■ TAREA DEL EJERCICIO 1 ■
Copia sin cambios las filas de los datos, desde la primera hasta la que contiene "building: (317, 63)", ambas incluidas.

■ TEXTO PROPORCIONADO ■
CUARENTA AÑOS
“De mantener este rumbo, en 10 años vamos a parecer a España, en 20 años a Alemania, en 30 años a Estados Unidos y en 40 años vamos a ser la primera potencia mundial”
Javier Milei, 12° Congreso de Economía Regional-Fundación Club de la Libertad-Corrientes
***¿Es válido sacrificar el presente para un futuro lejano e incomprobable? ¿Es justo? Si el objetivo está a 40 años, son pocos los que vivirán para contarlo. Es más, al llegar al objetivo, nada nos garantiza que sea exitoso, y nos podemos encontrar con otro gobernante que exija otros 40 años de sacrificio. El futuro es el presente, lo demás es relato.
Los libertarios tienen un enemigo jurado. Es el economista británico John Maynard Keynes, para quién el mañana es hoy. Postula la intervención del estado en momentos de crisis económica y de recesión, visión opuesta a la del extremo liberal que sostiene que es el mercado quién, con el tiempo, coloca todo en su lugar.
Existe una frase de Keynes que define su teoría: “a la larga, todos muertos”, que quiere significar que el futuro es hoy.
Técnicamente, la economía argentina ha entrado en recesión. Ello ocurre cuando los índices de actividad económica dan negativo en dos trimestres seguidos. Los analistas privados han determinado que estamos en recesión, a pesar del cambio de número ex post-facto y largas explicaciones dadas por el Indec para evitar el número condenatorio.
El presidente de la Nación nos induce a esperar 20, 30 o 40 años para ver a la Argentina potencia. En 2025, ello nos lleva a considerar si es válido ética, histórica y conceptualmente el sacrificio de una o más generaciones, en función de un futuro lejano incomprobable, al que pinta de rosa.
Cada tanto, en momentos de crisis económica o reordenamientos políticos, resurge una idea tan antigua como tentadora: “Una o dos generaciones deberán sacrificarse para que las que vienen vivan mejor.”
“El discurso político de la administración libertaria nos pinta un futuro lejano de Argentina potencia. Incomprobable, y, como diría Keynes, “a la larga, todos muertos”
La frase suena épica, casi heroica, pero cuando se examina con rigor —histórico, ético y práctico— se derrumba sola. Ninguna sociedad ha alcanzado un desarrollo auténtico y estable destruyendo las condiciones de vida de sus propios contemporáneos. Ninguna. Y las que lo intentaron dejaron cicatrices profundas que demoraron décadas en cerrarse.

■ CONTENIDO DE DATOS ■
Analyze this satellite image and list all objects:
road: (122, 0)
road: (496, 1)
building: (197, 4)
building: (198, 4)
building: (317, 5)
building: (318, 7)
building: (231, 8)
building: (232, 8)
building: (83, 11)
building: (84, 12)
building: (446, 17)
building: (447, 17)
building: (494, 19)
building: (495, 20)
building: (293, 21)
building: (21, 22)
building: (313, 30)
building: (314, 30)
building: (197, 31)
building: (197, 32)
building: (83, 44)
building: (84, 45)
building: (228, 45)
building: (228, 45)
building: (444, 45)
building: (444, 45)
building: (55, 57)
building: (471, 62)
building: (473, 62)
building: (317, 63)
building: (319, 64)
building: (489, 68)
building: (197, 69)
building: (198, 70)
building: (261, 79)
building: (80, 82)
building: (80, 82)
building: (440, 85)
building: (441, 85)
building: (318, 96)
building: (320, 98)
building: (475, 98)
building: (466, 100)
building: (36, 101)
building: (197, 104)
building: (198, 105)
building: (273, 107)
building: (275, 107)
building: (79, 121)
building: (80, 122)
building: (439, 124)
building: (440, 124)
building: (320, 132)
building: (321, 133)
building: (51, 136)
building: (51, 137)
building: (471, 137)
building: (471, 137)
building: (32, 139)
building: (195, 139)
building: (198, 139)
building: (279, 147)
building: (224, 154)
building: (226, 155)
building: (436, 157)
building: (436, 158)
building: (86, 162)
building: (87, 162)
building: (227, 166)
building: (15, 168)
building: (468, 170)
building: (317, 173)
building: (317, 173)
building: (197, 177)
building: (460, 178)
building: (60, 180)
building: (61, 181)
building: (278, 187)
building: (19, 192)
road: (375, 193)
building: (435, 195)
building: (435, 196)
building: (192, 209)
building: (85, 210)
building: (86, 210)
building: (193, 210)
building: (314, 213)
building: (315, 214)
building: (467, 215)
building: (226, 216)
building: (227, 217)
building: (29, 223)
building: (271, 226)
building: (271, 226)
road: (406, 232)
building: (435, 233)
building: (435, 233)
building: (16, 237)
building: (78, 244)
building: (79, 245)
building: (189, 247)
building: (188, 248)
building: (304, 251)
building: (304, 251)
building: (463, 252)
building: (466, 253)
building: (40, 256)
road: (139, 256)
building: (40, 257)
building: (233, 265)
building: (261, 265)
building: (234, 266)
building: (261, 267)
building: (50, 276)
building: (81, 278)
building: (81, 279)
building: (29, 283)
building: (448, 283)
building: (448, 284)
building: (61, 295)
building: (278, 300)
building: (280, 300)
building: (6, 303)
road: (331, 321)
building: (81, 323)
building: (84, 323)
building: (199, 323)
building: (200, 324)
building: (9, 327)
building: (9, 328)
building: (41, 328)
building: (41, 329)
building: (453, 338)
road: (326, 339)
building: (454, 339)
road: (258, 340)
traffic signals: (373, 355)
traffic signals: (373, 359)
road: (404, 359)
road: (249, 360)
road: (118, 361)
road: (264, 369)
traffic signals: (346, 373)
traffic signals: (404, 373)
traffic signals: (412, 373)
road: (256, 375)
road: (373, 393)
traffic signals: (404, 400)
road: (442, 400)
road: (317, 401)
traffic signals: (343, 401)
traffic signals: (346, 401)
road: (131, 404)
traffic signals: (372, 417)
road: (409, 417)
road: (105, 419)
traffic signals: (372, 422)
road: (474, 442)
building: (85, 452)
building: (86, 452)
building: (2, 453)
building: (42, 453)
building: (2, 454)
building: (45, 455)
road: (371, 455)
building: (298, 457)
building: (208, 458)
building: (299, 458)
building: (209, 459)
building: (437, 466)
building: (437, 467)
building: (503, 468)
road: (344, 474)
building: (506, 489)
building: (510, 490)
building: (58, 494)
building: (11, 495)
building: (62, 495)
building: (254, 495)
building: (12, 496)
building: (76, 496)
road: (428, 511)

■ TAREA DEL EJERCICIO 2 ■
Según el texto proporcionado, ¿cuándo se considera que una economía ha entrado técnicamente en recesión?

■ RESULTADO CORRECTO 1 ■
Analyze this satellite image and list all objects:
road: (122, 0)
road: (496, 1)
building: (197, 4)
building: (198, 4)
building: (317, 5)
building: (318, 7)
building: (231, 8)
building: (232, 8)
building: (83, 11)
building: (84, 12)
building: (446, 17)
building: (447, 17)
building: (494, 19)
building: (495, 20)
building: (293, 21)
building: (21, 22)
building: (313, 30)
building: (314, 30)
building: (197, 31)
building: (197, 32)
building: (83, 44)
building: (84, 45)
building: (228, 45)
building: (228, 45)
building: (444, 45)
building: (444, 45)
building: (55, 57)
building: (471, 62)
building: (473, 62)
building: (317, 63)

■ RESULTADO CORRECTO 2 ■
Cuando los índices de actividad económica dan negativo en dos trimestres seguidos.